OCT4-30Kc19 protein with high penetrating activities and stability was synthesized for a protein-based osteogenic transdifferentiation system. Cells were treated with OCT4-30Kc19 and BMP4 to evaluate their cellular penetrating activity, cytotoxicity, osteogenic and angiogenic potentials in vitro. The osteogenic potential of 3D cell spheroids was also analyzed. In addition, in vivo cell delivery into subcutaneous tissue and cranial defect model was performed.
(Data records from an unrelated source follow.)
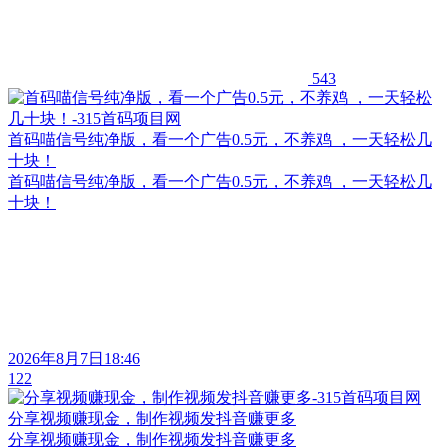
543
首码喵信号纯净版，看一个广告0.5元，不养鸡 ，一天轻松几
十块！
首码喵信号纯净版，看一个广告0.5元，不养鸡 ，一天轻松几
十块！
2026年8月7日18:46
122
分享视频赚现金，制作视频发抖音赚更多
分享视频赚现金，制作视频发抖音赚更多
OCT4-30Kc19 protein was produced in a soluble and stable form. OCT4-30Kc19 efficiently penetrated cells and were localized in intracellular compartments and the nucleus. Cells delivered with OCT4-30Kc19 protein combined with BMP4 showed increased osteogenesis, both in 2D and 3D culture, and showed increased angiogenesis capacity in vitro. Results from in vivo subcutaneous tissue delivery of cell-seeded scaffolds confirmed enhanced osteogenic properties of transdifferentiated HUVECs via treatment with both OCT4-30Kc19 and BMP4. In addition, in vivo mouse cranial defect experiment demonstrated successful bone regeneration of HUVECs pretreated with both OCT4-30Kc19 and BMP4.
Using a protein-based transdifferentiation method allows an alternative approach without utilizing any genetic modification strategies, thus providing a possibility for safer use of cell-based therapies in clinical applications.
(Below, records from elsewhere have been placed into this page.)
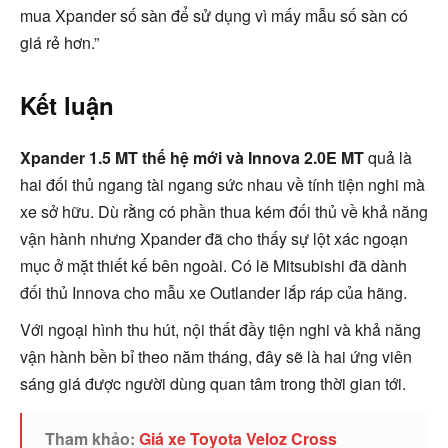
mua Xpander số sàn để sử dụng vì mấy mẫu số sàn có
giá rẻ hơn.”
Kết luận
Xpander 1.5 MT thế hệ mới và Innova 2.0E MT
quả là
hai đối thủ ngang tài ngang sức nhau về tính tiện nghi mà
xe sở hữu. Dù rằng có phần thua kém đối thủ về khả năng
vận hành nhưng Xpander đã cho thấy sự lột xác ngoạn
mục ở mặt thiết kế bên ngoài. Có lẽ Mitsubishi đã dành
đối thủ Innova cho mẫu xe Outlander lắp ráp của hãng.
Với ngoại hình thu hút, nội thất đầy tiện nghi và khả năng
vận hành bền bỉ theo năm tháng, đây sẽ là hai ứng viên
sáng giá được người dùng quan tâm trong thời gian tới.
Tham khảo:
Giá xe Toyota Veloz Cross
随着老年人口的增加,骨质疏松症患者的数量也在上升。自然而然地就产生了对研究骨再生策略的需求。诱导骨再生的方法之一是体细胞转分化。在转分化的转录调节因子中,八聚体结合转录因子4(OCT4)因其在干细胞多能性调节中的作用而闻名。骨形态发生蛋白4(BMP4)是另一个已知在成骨分化中起重要作用的因子。先前的研究通过病毒和质粒递送这些因子实现了细胞向成骨细胞的转分化。尽管这些方法很有效,但病毒和质粒转染存在安全问题,如永久基因整合和细菌DNA插入。在此,我们开发了一种基于细胞穿透蛋白的策略,通过OCT4重组蛋白的核递送结合BMP4处理来诱导内皮细胞向成骨细胞的转分化。为了实现OCT4蛋白的核递送,我们将该蛋白与30Kc19融合,30Kc19是一种源自家蚕血淋巴的具有细胞穿透和蛋白稳定作用且细胞毒性低的蛋白。本研究提出了一种有前景的基于细胞的治疗方法,不存在现有转分化方法所具有的任何安全问题。
合成具有高穿透活性和稳定性的OCT4 - 30Kc19蛋白,用于基于蛋白的成骨转分化系统。用OCT4 - 30Kc19和BMP4处理细胞,以评估它们在体外的细胞穿透活性、细胞毒性、成骨和血管生成潜力。还分析了3D细胞球体的成骨潜力。此外,进行了体内细胞向皮下组织和颅骨缺损模型的递送。
OCT4 - 30Kc19蛋白以可溶且稳定的形式产生。OCT4 - 30Kc19有效地穿透细胞并定位在细胞内区室和细胞核中。用OCT4 - 30Kc19蛋白与BMP4联合递送的细胞在二维和三维培养中均显示出成骨增加,并且在体外显示出血管生成能力增强。体内皮下组织递送接种细胞的支架的结果证实,通过OCT4 - 30Kc19和BMP4处理,转分化的人脐静脉内皮细胞(HUVECs)的成骨特性增强。此外,体内小鼠颅骨缺损实验证明,用OCT4 - 30Kc19和BMP4预处理的HUVECs成功实现了骨再生。
使用基于蛋白的转分化方法提供了一种无需利用任何基因修饰策略的替代方法,从而为在临床应用中更安全地使用基于细胞的治疗方法提供了可能性。